▶ **ASSIGNMENT**
Only one stretch of the records below should be repeated. It starts with the line containing "left hip: (190, 490)" and goes on through the line containing "left ankle: (382, 498)", exactly as written.

◆ ◆ ◆ ◆

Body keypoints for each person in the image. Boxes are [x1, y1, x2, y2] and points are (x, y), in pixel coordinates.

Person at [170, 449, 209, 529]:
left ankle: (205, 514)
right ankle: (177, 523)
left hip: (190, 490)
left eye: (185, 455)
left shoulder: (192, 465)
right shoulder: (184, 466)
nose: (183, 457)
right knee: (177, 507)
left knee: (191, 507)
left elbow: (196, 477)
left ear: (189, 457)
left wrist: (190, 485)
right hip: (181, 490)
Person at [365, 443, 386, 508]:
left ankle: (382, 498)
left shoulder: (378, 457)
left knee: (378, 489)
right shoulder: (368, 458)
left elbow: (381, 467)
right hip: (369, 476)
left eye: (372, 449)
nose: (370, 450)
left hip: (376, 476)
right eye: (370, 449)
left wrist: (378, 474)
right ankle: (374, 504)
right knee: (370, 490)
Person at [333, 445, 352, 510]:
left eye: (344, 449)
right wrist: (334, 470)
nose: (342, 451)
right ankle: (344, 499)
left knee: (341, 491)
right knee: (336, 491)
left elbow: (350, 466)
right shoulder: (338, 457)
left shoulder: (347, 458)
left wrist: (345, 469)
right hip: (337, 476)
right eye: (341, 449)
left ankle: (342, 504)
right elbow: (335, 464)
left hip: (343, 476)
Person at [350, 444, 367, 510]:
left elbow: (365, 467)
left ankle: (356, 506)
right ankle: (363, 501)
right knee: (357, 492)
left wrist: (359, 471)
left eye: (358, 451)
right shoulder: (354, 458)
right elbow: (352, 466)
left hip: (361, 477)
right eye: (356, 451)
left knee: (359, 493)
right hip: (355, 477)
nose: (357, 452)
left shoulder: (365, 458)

◆ ◆ ◆ ◆

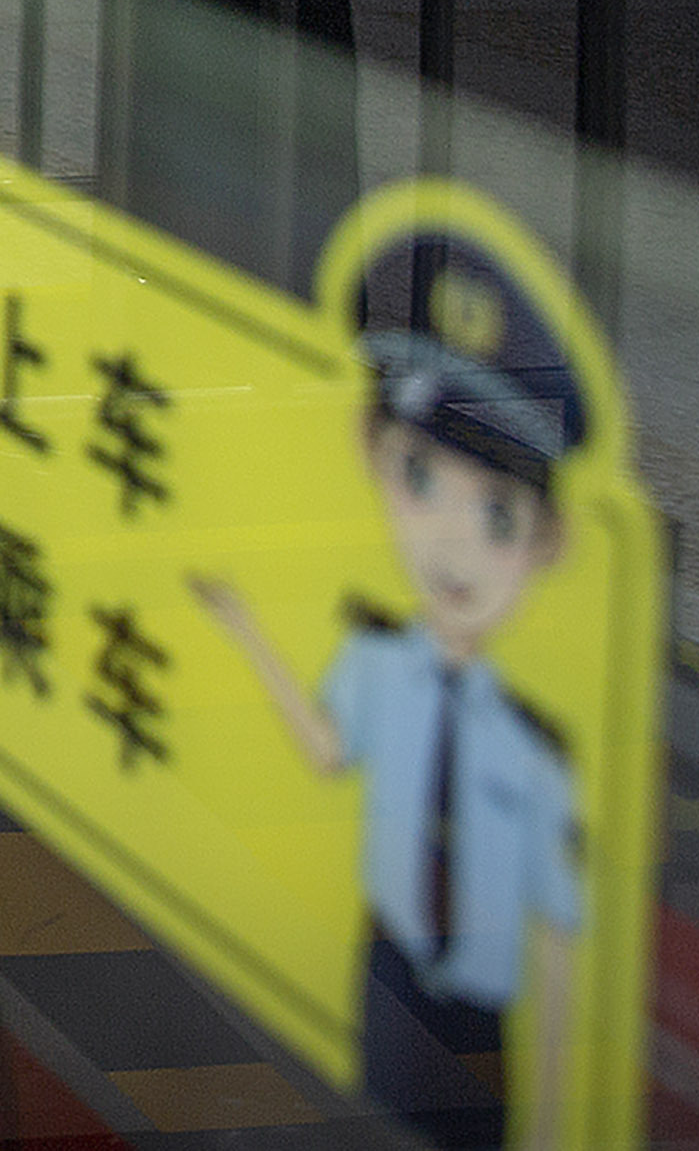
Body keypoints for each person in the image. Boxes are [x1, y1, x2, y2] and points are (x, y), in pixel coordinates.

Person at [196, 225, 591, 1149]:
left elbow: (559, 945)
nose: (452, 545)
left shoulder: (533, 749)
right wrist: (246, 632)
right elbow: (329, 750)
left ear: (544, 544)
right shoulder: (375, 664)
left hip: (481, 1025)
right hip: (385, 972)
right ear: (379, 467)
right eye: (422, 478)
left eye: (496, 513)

◆ ◆ ◆ ◆

▶ **ANSWER SPACE**
left hip: (190, 490)
left eye: (185, 455)
left shoulder: (192, 465)
right shoulder: (184, 466)
nose: (183, 457)
right knee: (177, 507)
left knee: (191, 507)
left elbow: (196, 477)
left ear: (189, 457)
left wrist: (190, 485)
right hip: (181, 490)
Person at [365, 443, 386, 508]:
left ankle: (382, 498)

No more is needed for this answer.